═════ THE DATA

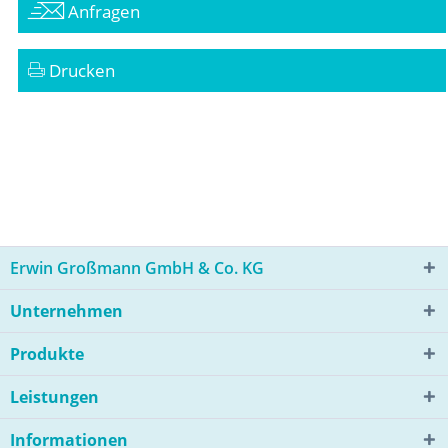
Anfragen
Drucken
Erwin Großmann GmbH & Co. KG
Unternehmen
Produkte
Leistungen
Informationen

══════════

▶ **INSTRUCTION**:
Convert the lines of text in the records above into a JSON list of strings, one string per line, skipping any blank lines. Leave the pictures out of the list.

▶ **RESULT OF THIS TASK**:
[
  "Anfragen",
  "Drucken",
  "Erwin Großmann GmbH & Co. KG",
  "Unternehmen",
  "Produkte",
  "Leistungen",
  "Informationen"
]